Ellie tiptoed across the courtyard towards her dome, Betsy. As she pushed through the curtain of dangling plastic flaps she felt the warm humidity wrap itself around her. She checked the time again; it was fifteen minutes past the hour. She headed towards the exit hatch where her mask and O2 cylinder hung. She had refilled the cylinder last night so that it would give her a full hour and a half of oxygen. As she walked alongside a row of tubweeds one of them casually lashed out with its pod, catching her.
‘Ow! You little-,’
She felt her cheek. A small bump was beginning to rise. She decided there was enough time to indulge in one final, long overdue bit of payback.

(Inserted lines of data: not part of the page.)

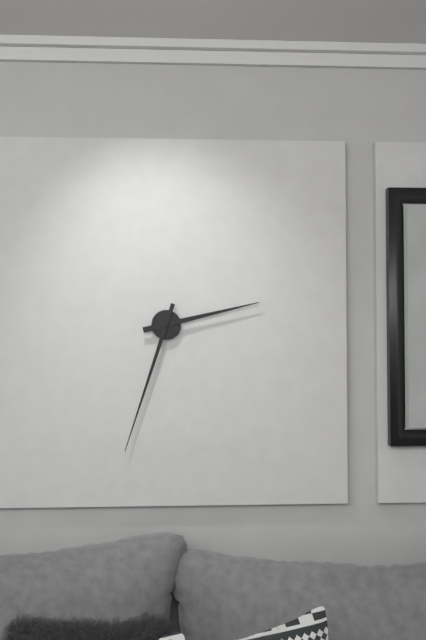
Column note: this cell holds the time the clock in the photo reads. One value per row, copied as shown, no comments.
2:33
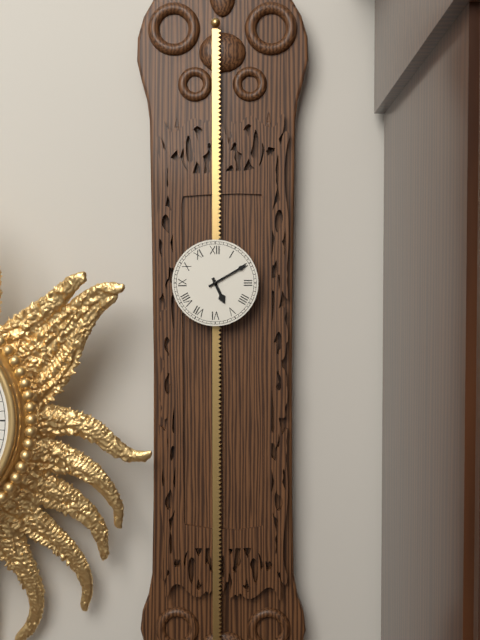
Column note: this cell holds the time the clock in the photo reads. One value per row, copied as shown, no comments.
5:10
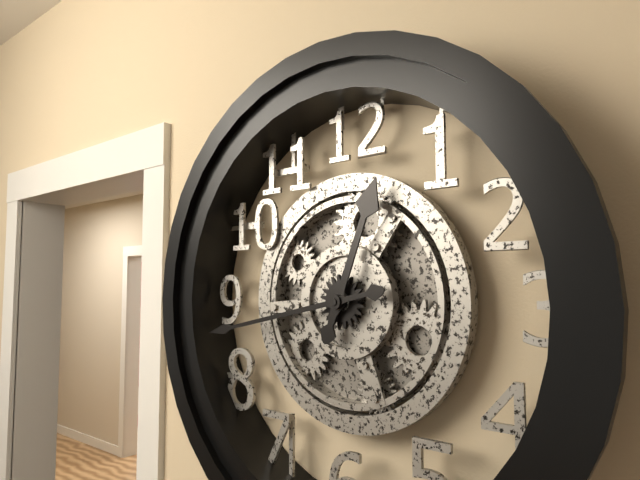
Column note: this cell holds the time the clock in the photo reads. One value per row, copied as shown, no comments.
12:43
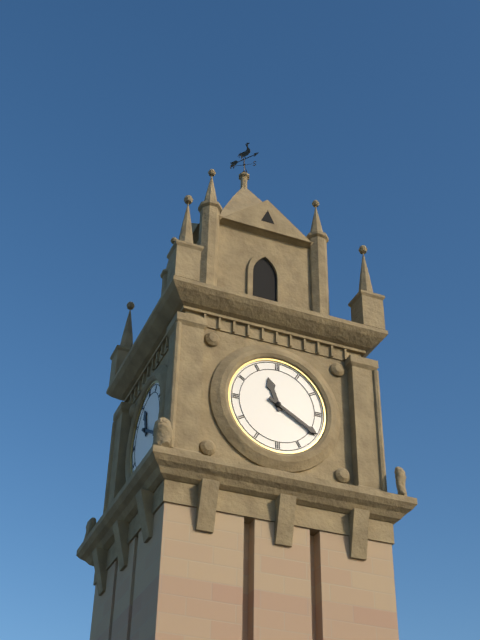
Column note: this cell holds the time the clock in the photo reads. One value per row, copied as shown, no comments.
11:20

‘Okay you pathetic little weed, if that’s how you want to thank me for all the tender loving care I’ve given you and your brothers, fine. This is how I’m going to thank you,’ she hissed under her breath, reached down to the base of the plant and began pulling it up out of the soil.
‘This is for all the stings, the hassle and generally being a nasty, shitty little plant.’
The tubweed began to writhe and twist in her hands, the pod swinging furiously, searching for a target. She heard the roots begin to snap beneath the soil. With one final tug she wrenched the plant out of the soil bed and threw it down on to the rubber matt floor of the dome. It continued to writhe pathetically for a few moments. The plant’s central stalk began to bend and it slowly curled up into what appeared to be a disturbingly good imitation of a human fetal position.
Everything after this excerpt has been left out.